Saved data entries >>
|---|

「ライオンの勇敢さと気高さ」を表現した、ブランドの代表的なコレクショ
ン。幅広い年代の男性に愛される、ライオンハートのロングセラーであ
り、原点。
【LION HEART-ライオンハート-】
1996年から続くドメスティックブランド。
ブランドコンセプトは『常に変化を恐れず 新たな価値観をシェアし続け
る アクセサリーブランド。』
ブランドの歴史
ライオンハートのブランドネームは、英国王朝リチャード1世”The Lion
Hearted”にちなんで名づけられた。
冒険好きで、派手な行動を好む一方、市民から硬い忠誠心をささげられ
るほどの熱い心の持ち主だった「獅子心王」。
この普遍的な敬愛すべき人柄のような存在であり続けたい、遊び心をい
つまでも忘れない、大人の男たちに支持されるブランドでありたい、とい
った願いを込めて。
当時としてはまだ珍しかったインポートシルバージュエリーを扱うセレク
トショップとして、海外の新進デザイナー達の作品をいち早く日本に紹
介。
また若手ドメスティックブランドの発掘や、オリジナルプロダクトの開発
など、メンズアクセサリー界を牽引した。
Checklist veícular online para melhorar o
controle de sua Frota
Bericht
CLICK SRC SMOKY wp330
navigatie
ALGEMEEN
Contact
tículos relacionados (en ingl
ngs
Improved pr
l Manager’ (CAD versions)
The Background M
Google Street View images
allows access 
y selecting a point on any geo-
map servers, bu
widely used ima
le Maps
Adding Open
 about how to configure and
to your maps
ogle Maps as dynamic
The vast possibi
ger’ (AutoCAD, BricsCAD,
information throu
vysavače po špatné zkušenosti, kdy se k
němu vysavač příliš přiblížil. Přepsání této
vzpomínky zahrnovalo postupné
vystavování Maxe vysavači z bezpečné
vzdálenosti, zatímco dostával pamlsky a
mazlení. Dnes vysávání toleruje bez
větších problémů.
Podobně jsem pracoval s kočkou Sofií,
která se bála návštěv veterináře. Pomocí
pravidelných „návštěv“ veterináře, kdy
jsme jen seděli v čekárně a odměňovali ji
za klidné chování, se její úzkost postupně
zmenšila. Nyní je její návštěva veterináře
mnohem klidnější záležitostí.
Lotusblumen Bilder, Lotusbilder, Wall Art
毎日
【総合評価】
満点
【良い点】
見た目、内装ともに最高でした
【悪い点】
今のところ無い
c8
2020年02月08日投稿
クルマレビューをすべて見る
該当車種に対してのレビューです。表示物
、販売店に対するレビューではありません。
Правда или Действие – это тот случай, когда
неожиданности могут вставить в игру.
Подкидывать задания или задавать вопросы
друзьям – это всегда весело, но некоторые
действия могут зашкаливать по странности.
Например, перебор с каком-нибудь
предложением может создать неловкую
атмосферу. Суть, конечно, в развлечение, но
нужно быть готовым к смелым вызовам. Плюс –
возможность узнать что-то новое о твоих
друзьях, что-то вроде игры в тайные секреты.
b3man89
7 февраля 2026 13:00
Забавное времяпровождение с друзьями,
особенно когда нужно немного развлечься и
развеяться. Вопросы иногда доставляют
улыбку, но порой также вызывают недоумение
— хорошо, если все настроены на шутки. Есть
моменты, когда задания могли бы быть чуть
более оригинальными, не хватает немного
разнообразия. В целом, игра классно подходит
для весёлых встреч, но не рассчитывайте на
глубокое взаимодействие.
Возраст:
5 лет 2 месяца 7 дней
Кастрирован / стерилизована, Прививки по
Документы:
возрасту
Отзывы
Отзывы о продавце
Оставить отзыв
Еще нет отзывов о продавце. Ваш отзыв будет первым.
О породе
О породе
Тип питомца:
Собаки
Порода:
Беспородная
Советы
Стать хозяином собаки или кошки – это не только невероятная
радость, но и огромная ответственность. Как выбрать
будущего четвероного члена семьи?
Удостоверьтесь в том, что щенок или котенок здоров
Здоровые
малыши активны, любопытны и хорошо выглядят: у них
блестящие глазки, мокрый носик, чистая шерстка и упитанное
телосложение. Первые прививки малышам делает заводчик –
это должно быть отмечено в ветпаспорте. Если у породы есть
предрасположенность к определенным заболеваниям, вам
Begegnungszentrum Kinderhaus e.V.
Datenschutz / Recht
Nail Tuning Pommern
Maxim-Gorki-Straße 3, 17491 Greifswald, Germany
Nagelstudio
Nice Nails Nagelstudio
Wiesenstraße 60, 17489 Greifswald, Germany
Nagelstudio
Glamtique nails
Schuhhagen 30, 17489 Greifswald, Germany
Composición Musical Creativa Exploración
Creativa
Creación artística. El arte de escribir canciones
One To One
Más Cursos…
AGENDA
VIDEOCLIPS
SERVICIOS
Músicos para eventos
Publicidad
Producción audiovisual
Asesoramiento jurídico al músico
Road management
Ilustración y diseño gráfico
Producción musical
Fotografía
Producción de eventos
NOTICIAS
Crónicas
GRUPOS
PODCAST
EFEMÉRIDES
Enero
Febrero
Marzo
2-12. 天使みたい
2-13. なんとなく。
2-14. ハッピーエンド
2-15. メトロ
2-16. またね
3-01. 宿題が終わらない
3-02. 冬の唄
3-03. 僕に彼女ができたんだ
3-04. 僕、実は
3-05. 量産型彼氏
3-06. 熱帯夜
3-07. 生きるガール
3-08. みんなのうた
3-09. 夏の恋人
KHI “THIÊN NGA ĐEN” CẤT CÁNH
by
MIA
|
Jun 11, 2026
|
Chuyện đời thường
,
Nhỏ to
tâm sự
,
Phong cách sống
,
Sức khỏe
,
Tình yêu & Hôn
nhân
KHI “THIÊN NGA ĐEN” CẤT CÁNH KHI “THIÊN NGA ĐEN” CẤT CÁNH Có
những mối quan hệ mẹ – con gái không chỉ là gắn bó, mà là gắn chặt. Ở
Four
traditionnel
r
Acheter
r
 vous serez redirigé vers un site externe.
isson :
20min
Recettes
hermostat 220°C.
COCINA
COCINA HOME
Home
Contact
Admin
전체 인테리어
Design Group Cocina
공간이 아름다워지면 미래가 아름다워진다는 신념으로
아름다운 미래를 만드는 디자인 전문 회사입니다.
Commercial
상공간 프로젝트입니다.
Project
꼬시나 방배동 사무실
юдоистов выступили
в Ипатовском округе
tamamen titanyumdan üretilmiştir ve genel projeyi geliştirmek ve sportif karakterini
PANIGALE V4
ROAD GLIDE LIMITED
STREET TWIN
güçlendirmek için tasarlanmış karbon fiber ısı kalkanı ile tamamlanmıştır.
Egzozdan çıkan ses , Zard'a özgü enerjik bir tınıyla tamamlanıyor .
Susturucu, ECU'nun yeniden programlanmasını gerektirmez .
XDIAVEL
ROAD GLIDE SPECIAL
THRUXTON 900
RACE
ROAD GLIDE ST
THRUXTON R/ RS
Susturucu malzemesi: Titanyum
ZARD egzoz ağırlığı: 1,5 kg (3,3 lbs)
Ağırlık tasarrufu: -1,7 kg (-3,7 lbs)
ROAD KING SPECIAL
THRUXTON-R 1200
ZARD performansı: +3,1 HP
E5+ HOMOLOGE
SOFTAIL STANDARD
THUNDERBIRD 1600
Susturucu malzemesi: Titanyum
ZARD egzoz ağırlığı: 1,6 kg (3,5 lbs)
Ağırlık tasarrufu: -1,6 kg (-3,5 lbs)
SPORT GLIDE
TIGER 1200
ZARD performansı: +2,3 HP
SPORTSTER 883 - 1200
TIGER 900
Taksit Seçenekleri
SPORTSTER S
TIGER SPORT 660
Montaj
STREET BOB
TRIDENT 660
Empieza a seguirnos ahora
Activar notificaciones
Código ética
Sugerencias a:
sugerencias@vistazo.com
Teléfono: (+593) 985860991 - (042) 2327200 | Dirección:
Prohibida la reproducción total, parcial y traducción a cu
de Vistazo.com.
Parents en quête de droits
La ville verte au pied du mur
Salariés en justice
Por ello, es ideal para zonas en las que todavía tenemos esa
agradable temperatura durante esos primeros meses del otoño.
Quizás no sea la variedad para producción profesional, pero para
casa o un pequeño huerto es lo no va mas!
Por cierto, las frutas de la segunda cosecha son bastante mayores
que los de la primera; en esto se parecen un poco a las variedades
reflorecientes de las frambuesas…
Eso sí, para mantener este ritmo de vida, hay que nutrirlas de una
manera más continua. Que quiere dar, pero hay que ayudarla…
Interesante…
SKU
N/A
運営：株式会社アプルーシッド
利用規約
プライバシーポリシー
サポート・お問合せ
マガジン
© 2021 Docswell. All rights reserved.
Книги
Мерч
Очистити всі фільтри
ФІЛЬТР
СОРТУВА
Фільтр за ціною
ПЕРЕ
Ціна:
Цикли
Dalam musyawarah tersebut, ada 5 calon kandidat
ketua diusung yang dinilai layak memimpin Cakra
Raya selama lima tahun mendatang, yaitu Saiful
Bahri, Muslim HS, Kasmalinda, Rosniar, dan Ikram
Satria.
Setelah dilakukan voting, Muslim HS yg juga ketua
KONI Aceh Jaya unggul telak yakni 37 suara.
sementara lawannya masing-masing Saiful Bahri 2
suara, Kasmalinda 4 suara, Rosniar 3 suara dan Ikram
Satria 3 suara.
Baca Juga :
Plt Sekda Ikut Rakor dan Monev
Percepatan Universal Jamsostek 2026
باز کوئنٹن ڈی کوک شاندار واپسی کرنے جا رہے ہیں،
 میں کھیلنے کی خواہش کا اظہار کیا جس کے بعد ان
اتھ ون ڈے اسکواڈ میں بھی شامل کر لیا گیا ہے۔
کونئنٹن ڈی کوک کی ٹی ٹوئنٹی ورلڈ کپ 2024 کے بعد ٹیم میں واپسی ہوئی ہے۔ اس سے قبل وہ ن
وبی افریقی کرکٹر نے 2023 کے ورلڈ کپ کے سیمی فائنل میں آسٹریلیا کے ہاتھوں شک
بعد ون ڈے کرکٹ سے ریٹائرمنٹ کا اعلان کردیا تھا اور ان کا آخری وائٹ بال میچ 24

|---|

What to produce >> Copy the records from the beginning through the line containing "るほどの熱い心の持ち主だった「獅子心王」。", inclusive, with "男性" swapped for "紳士" and nothing else changed.

The completed task >>
「ライオンの勇敢さと気高さ」を表現した、ブランドの代表的なコレクショ
ン。幅広い年代の紳士に愛される、ライオンハートのロングセラーであ
り、原点。
【LION HEART-ライオンハート-】
1996年から続くドメスティックブランド。
ブランドコンセプトは『常に変化を恐れず 新たな価値観をシェアし続け
る アクセサリーブランド。』
ブランドの歴史
ライオンハートのブランドネームは、英国王朝リチャード1世”The Lion
Hearted”にちなんで名づけられた。
冒険好きで、派手な行動を好む一方、市民から硬い忠誠心をささげられ
るほどの熱い心の持ち主だった「獅子心王」。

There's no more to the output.